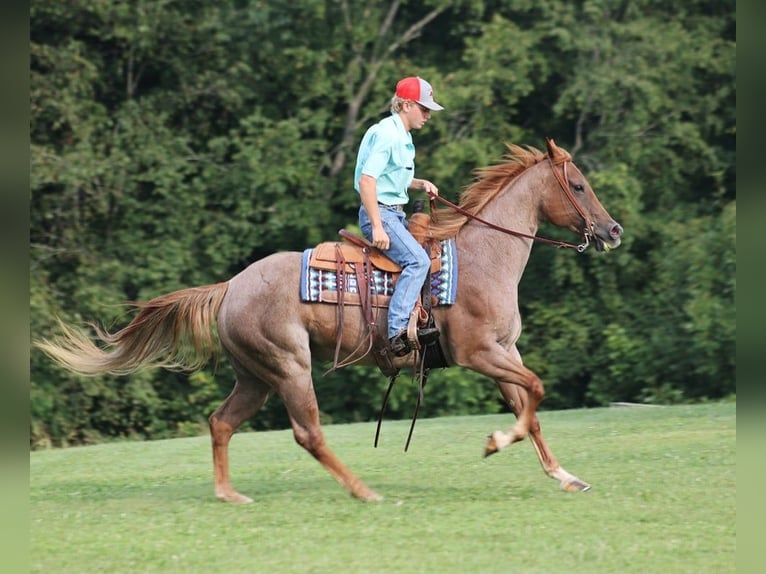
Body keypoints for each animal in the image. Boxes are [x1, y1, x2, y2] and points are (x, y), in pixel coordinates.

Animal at [35, 138, 623, 503]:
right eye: (577, 185)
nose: (613, 230)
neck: (482, 259)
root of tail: (230, 288)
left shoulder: (505, 351)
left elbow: (532, 407)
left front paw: (565, 476)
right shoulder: (480, 353)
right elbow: (536, 394)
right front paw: (495, 442)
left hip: (255, 376)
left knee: (221, 422)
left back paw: (230, 494)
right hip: (290, 367)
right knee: (309, 433)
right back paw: (364, 490)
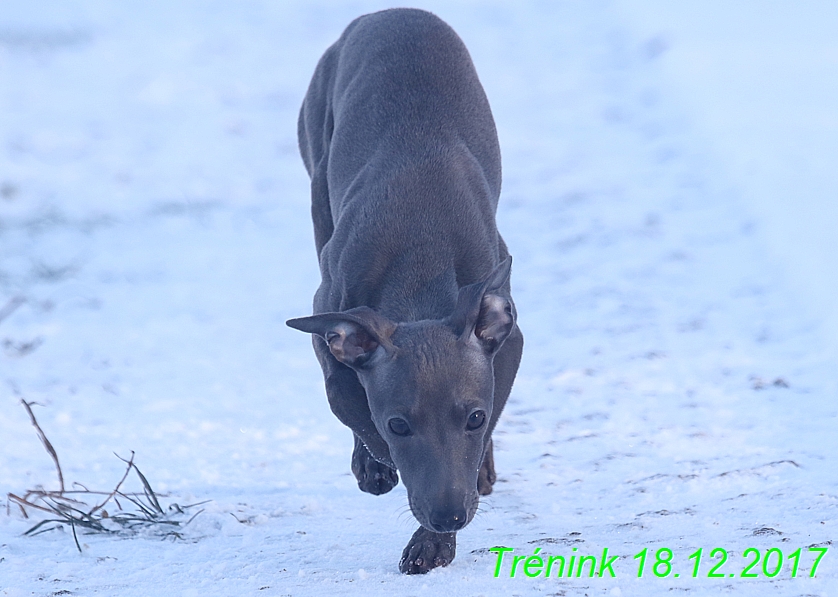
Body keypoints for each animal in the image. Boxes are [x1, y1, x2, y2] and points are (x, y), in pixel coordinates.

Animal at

## Prompt
When you repeat the material, keep every word exact and drop the pictures.

## Your solution
Body keypoints for each animal in the image. Boxes are [x1, y1, x2, y2] and points are (x, y), in pixel coordinates.

Animal at [35, 138, 623, 503]:
right eye: (577, 185)
nose: (613, 230)
neck: (482, 259)
root of tail: (230, 288)
left shoulder: (505, 351)
left elbow: (532, 407)
left front paw: (565, 476)
right shoulder: (480, 353)
right elbow: (536, 394)
right front paw: (495, 442)
left hip: (255, 376)
left knee: (221, 422)
left back paw: (230, 494)
right hip: (290, 367)
right knee: (309, 433)
right back paw: (364, 490)
Body keypoints for each animal in the image. Boxes are [x1, y1, x2, y2] and points are (x, y), in pixel coordinates.

Animal at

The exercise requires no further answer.